The critical factor is load sequencing: if a page immediately displays its hero image, text, and navigation while a large video loads discreetly in the background, users still experience a fast initial load, and search engines quickly access the core content. While a Reddit thread included debate on this guidance, with some commenters noting potential network contention, r/SEO moderator WebLinkr defended Mueller's stance, suggesting that web developers sometimes overstate the impact of page speed factors on SEO.

This insight changes the calculus for sites considering background video, shifting the decision focus from potential SEO penalties to user experience and bandwidth costs. Technical implementation remains crucial, with preload="none" being a vital attribute to save bandwidth for users who may never play the video.

Explore the full details here: Mueller: Background Video Loading Unlikely To Affect SEO

Theme Of The Week: Discovery Moves Upstream

Each of this week's stories underscores a significant trend: discovery is happening earlier in the user journey.

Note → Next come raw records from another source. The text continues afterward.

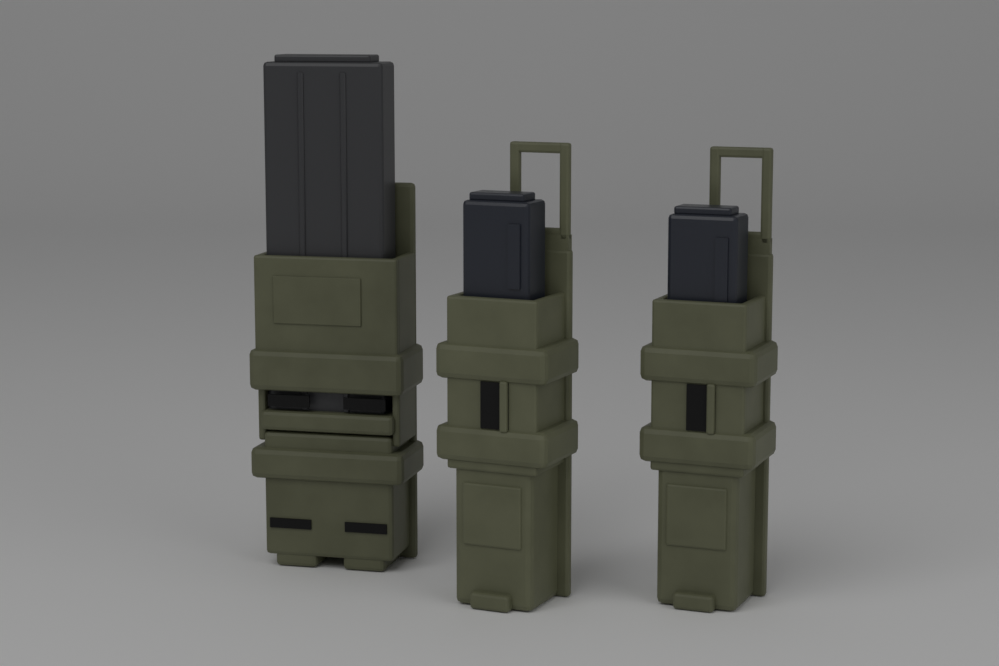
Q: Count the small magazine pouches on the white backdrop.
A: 2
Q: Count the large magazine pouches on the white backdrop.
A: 1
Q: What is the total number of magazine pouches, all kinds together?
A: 3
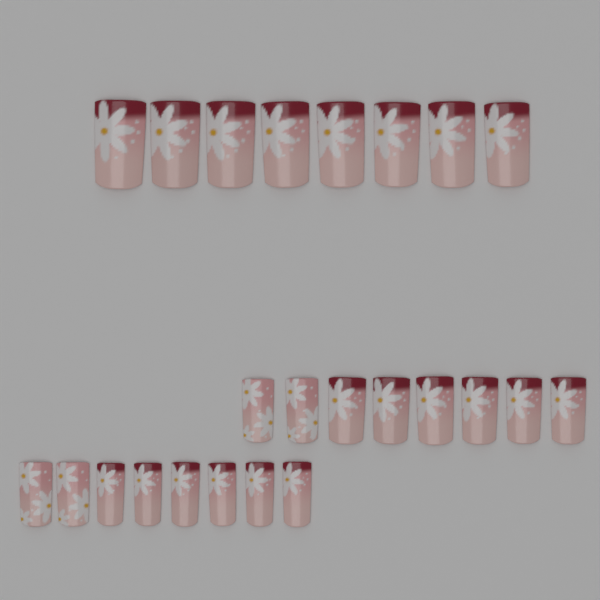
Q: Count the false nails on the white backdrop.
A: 24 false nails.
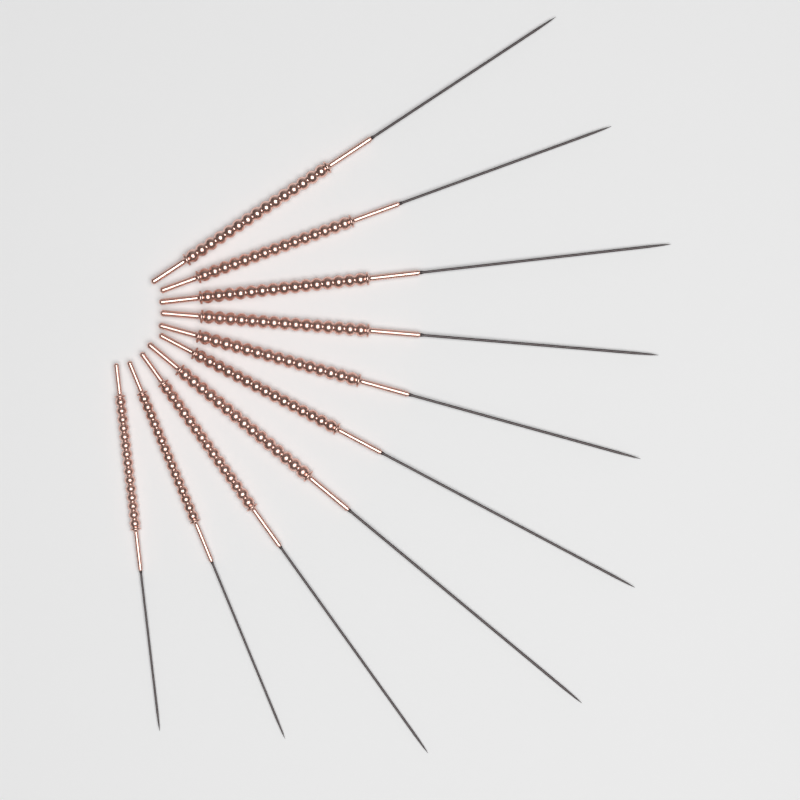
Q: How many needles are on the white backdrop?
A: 10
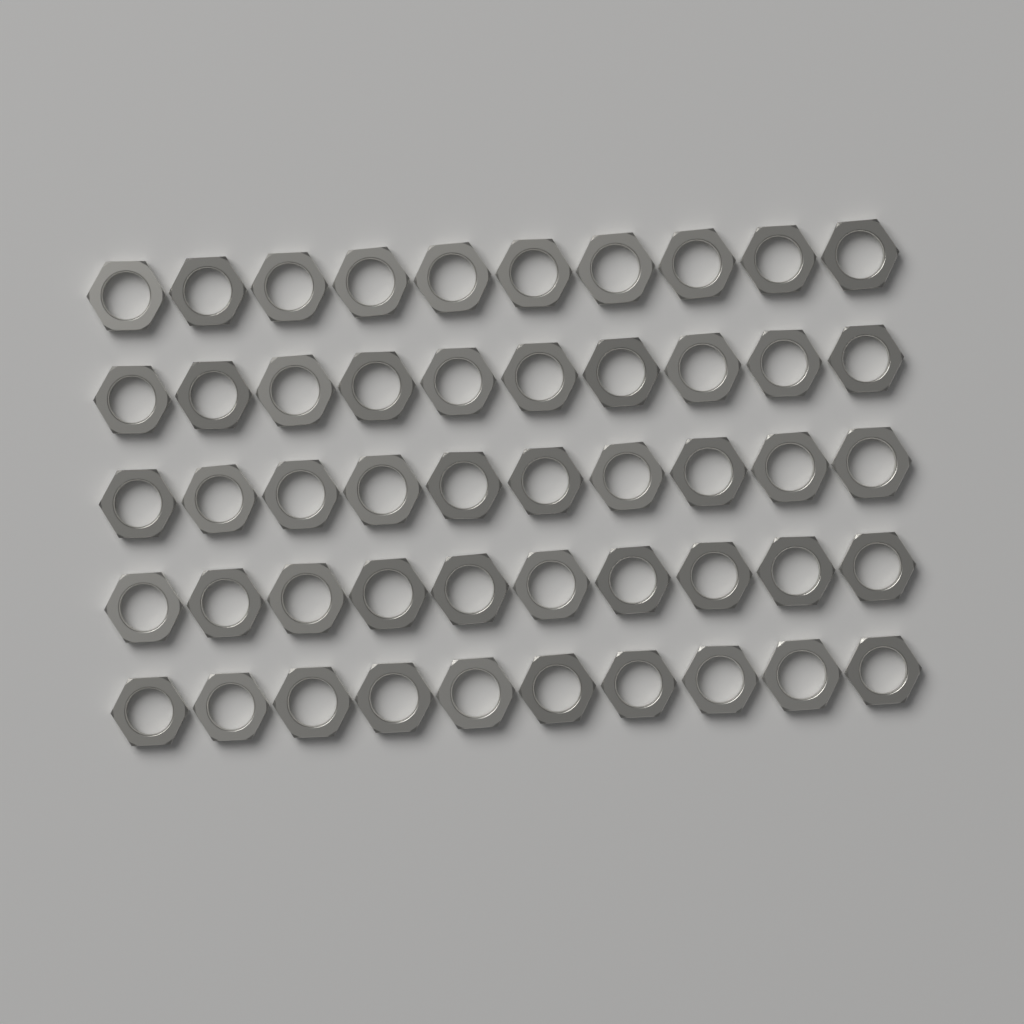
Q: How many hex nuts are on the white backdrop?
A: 50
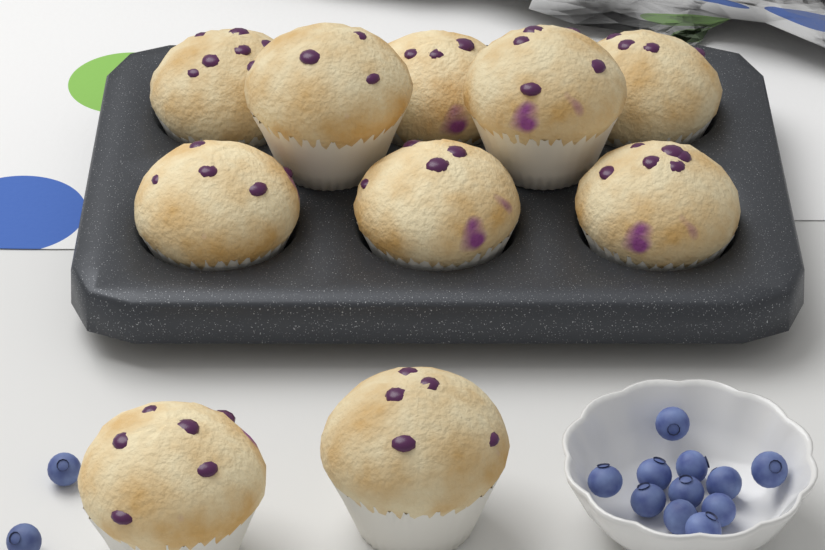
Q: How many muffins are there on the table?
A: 10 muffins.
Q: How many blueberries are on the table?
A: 13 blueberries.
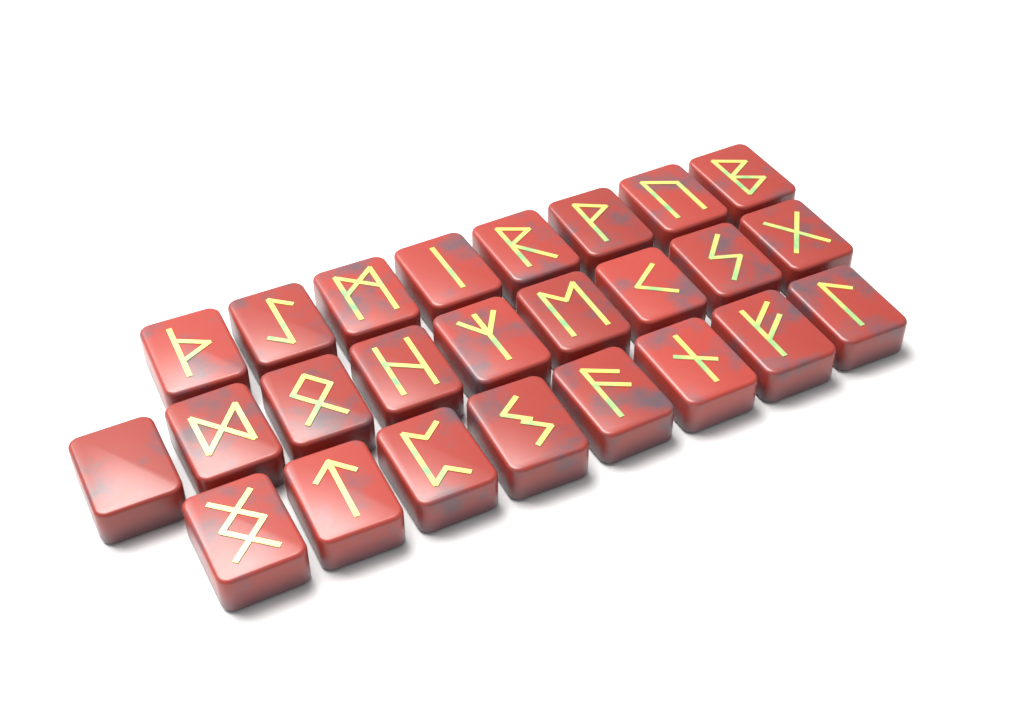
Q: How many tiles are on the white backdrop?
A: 25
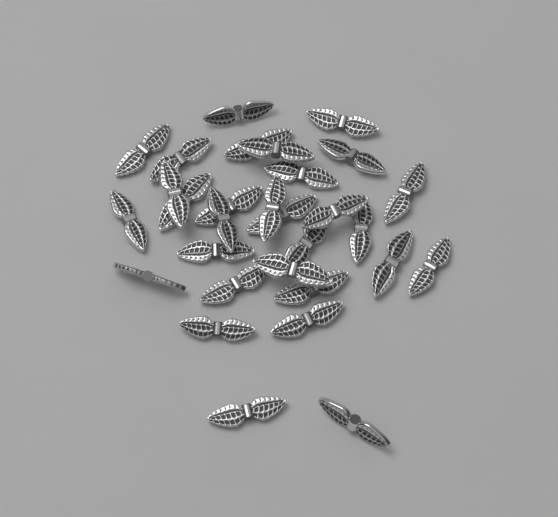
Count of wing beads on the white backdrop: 30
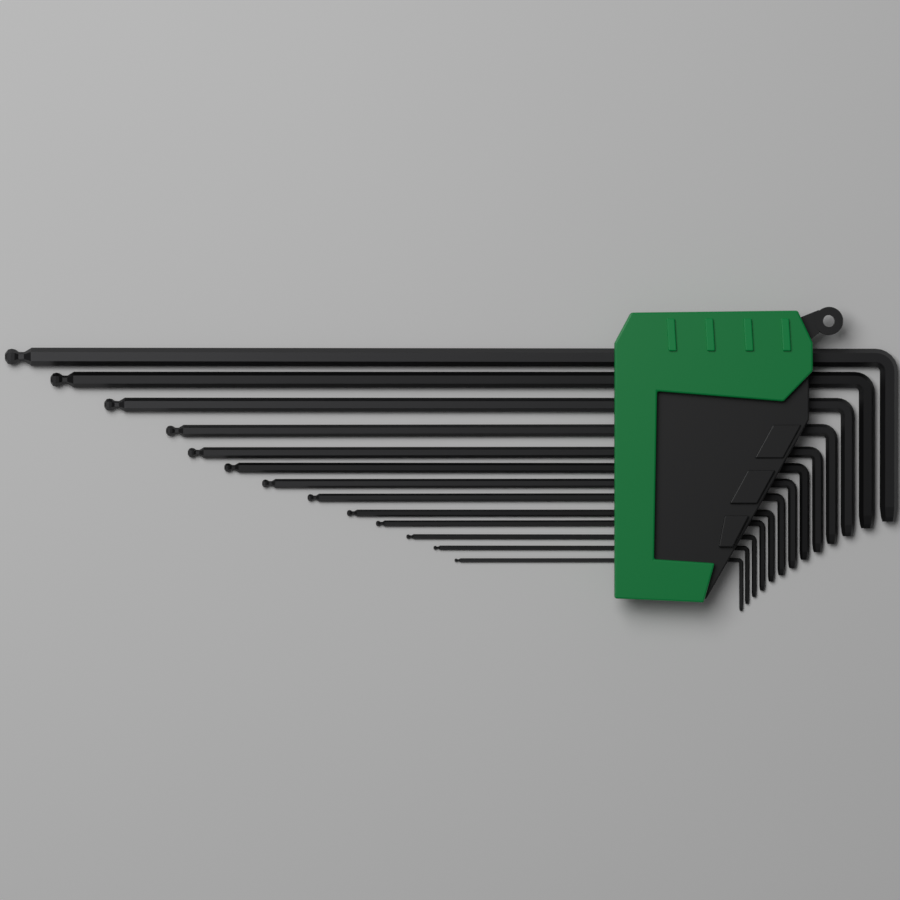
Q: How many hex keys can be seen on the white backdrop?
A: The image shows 13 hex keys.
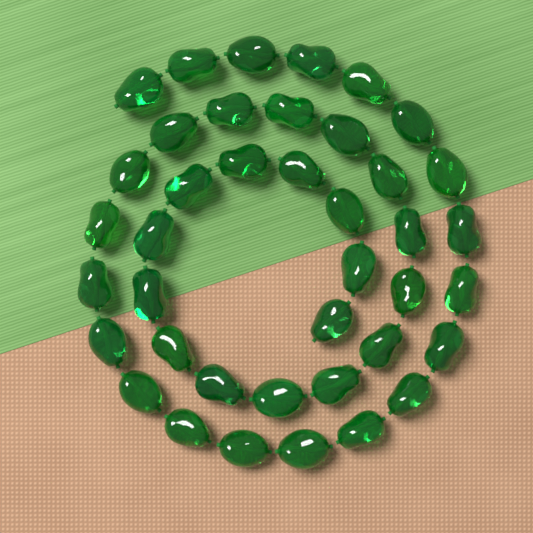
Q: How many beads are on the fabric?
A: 40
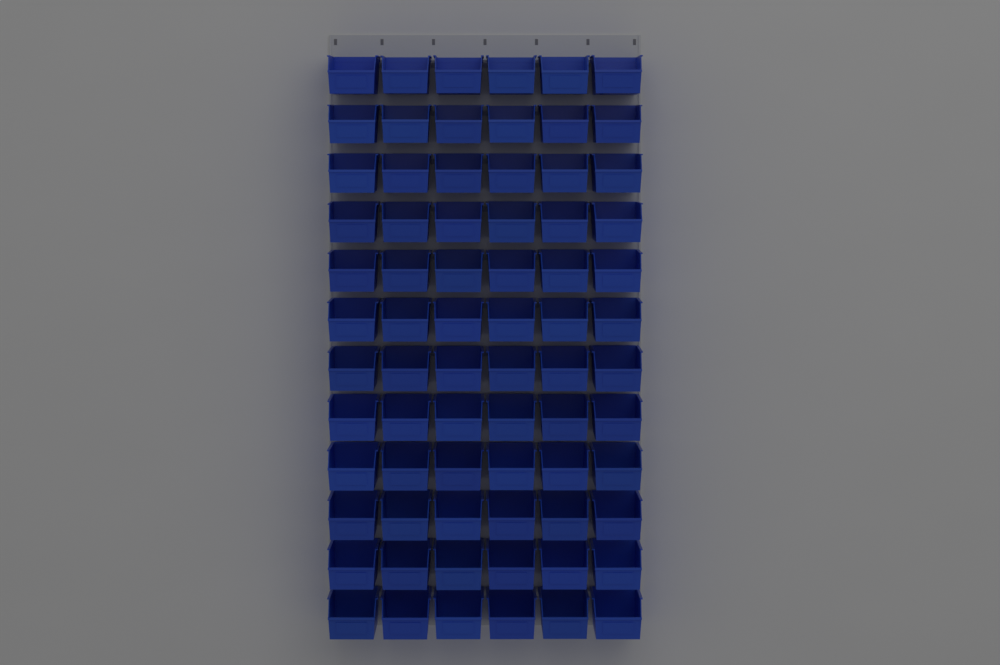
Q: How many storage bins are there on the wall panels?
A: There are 72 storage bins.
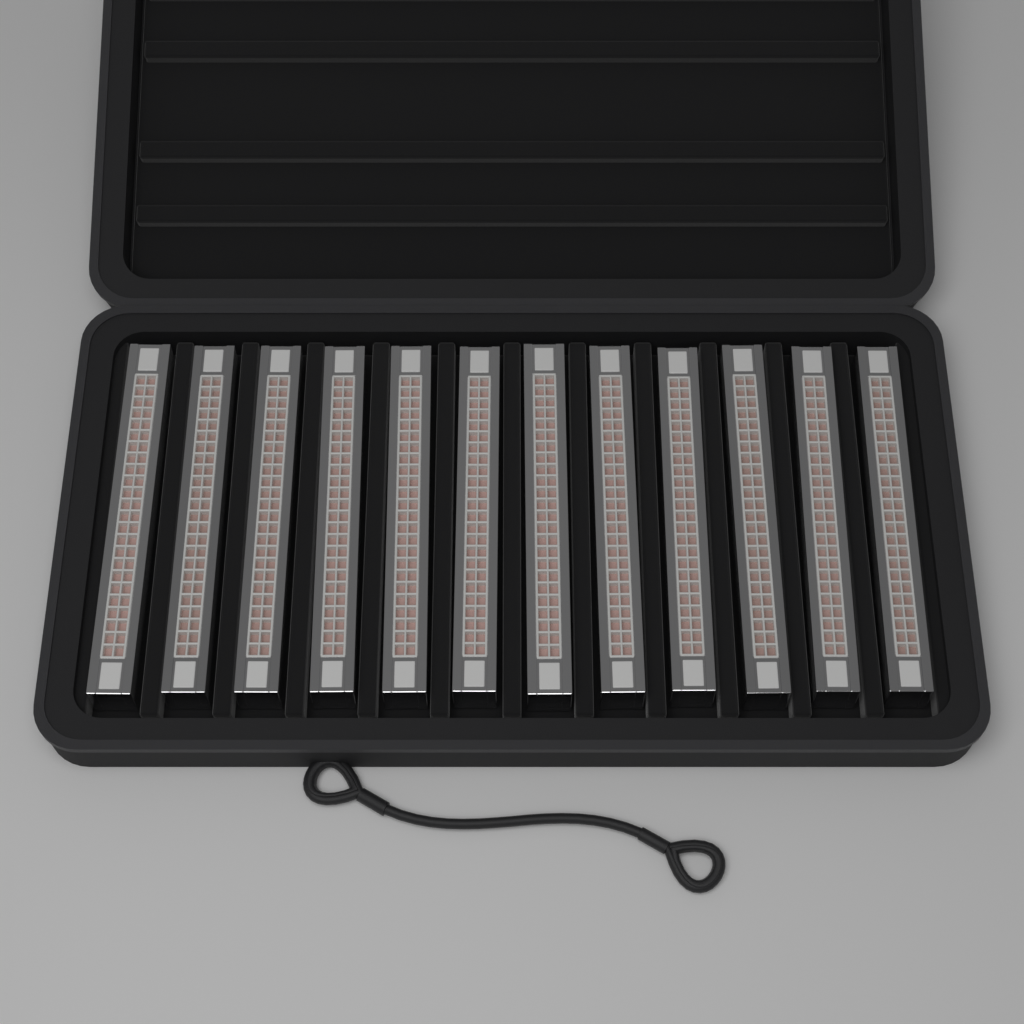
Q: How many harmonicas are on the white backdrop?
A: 12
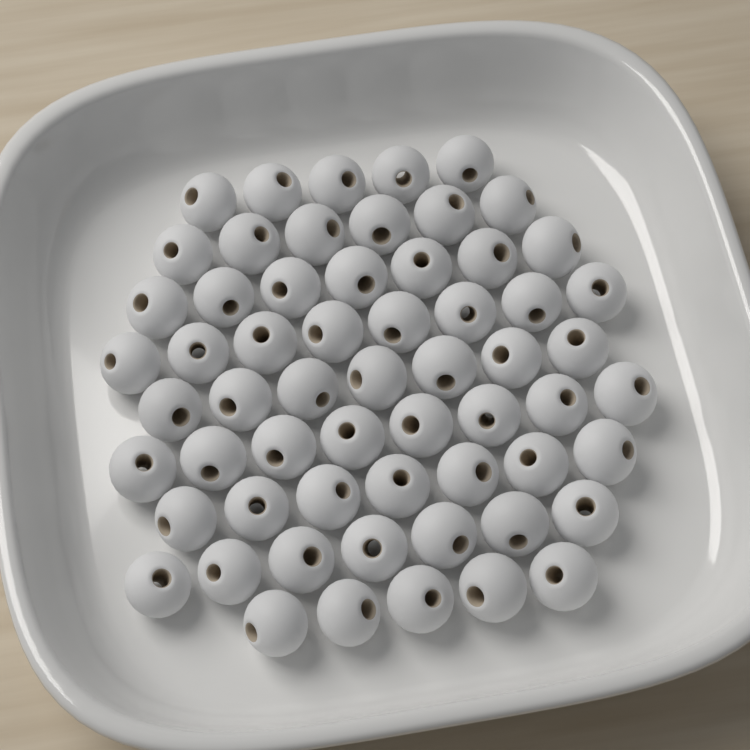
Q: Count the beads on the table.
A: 60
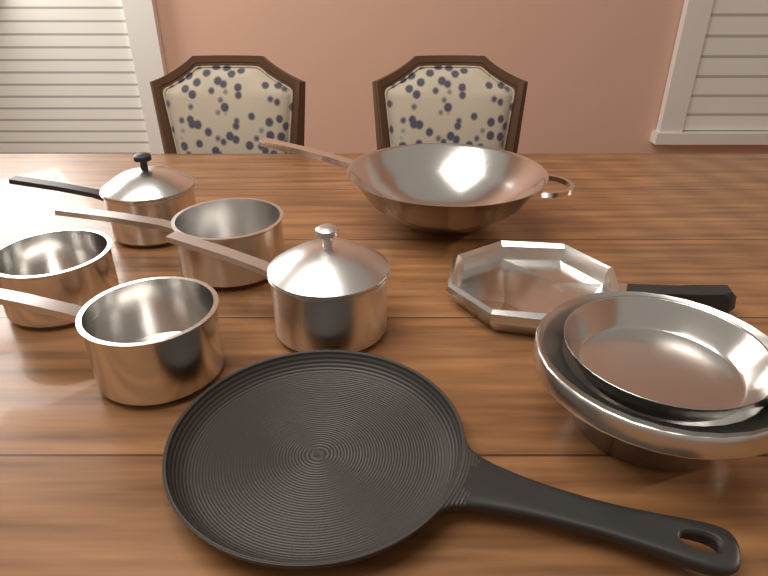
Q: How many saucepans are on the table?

ChatGPT's new shopping research feature handles product comparison and recommendation before users even reach merchant sites. The SE Ranking study highlights what builds citation authority at scale, emphasizing thresholds over incremental gains in AI systems. Meanwhile, Mueller's video guidance removes a technical barrier, encouraging sites to use rich media without fear of SEO penalties, further enhancing early user engagement.

Collectively, these developments point to a future where critical decisions and initial information gathering are increasingly formed upstream, often before a traditional search query is ever typed into Google.